Crucially, this won’t be their only skill, so it is not necessary to ensure there is enough security work to occupy these champions with nothing but security tasks full time; they can do other tasks in the true spirit of an agile team. In fact, it is crucial for the success of the security champions approach that they do other tasks on the team. This gives them expertise in the context of a specific application, enabling better security decisions. Equally important is the other constraint: Security champions cannot do all the security work on the team. Part of the role is to gradually raise the security skills of everyone else, so pairing and sharing are important.

Since we’ve covered what security champions shouldn’t be doing, let’s cover what they should be doing. They should:

  • Inject security into definition of done (DoD), acceptance criteria, coding standards and test cases. This doesn’t mean no one else on the team can suggest these, but the security champion will be the one to raise alarm if security criteria is missing.
  • Lead threat modeling sessions.
  • Review the requirements for security gaps.
  • Coordinate with external or internal pen testers and ensure the results feed into the next iteration.
  • Lead introduction of security tools into CI/CD toolchains.
  • Lead root cause analysis sessions on security issues found post-release or late in the cycle, and use the outcomes for continuous improvement of toolchains, test suites, development life cycle, etc.
  • Keep an eye on security news: new attack techniques, advisories relevant to the technology stack in use, current best practices, etc.
  • If there is a centralized, specialized security team, be a link between them and the developers.
  • Contribute to cross-teams security knowledge repository.

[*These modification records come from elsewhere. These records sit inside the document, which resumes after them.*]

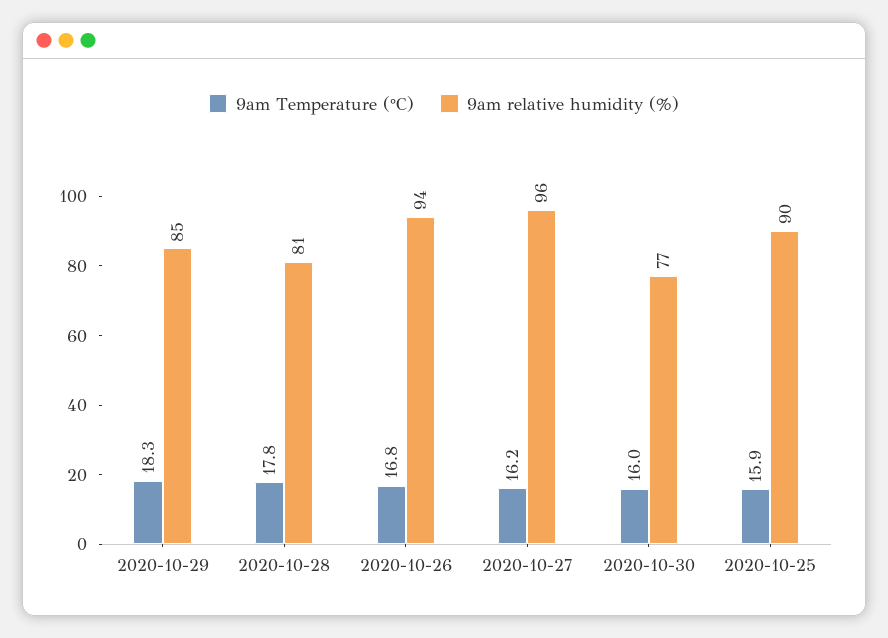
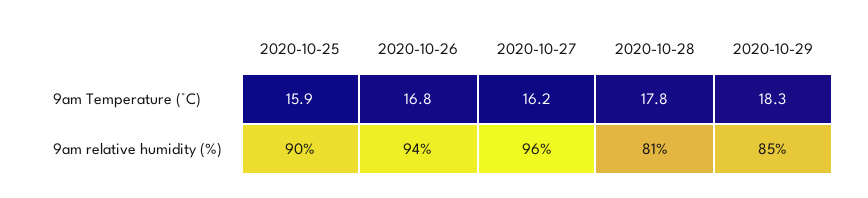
  {
    "9am Temperature (°C)": {
      "2020-10-29": 18.3,
      "2020-10-28": 17.8,
      "2020-10-26": 16.8,
      "2020-10-27": 16.2,
-     "2020-10-30": 16,
      "2020-10-25": 15.9
    },
    "9am relative humidity (%)": {
      "2020-10-29": 85,
      "2020-10-28": 81,
      "2020-10-26": 94,
      "2020-10-27": 96,
-     "2020-10-30": 77,
      "2020-10-25": 90
    }
  }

To ensure the program is successful, Acme Corporation followed the following principles:

  • After running the initial secure development training, the trainers were asked to identify potential candidates. However, everyone had a chance to volunteer as a champion.
  • The volunteers were assured that these duties will be accounted for in their performance review, and not just expected of them as extra on top of “normal” work.
  • To keep the motivation and knowledge exchange, the security champions guild was set up, with some budget for cookies at meetings and continuous learning.
  • The importance of security was consistently communicated from the top and a clear escalation route was established in case security champions had concerns about security being consistently deprioritized.

Does the problem faced by Acme Corporation seem familiar to your organization? Keep in mind that it is not likely to get better on its own: New attack techniques on applications are published every day, and unfortunately, some of the old techniques are a recurring theme in OWASP Top-10. Combine with the inevitable transition from gated releases to continuous deployment, and the need to take action and change the current ways of work is clearly urgent.

OWASP has a Security Champions Playbook for introducing security champions program, which is very much in line with IBM’s point of view on the subject. We have helped hundreds of teams perform successful rollouts, both internally and for clients across different industries.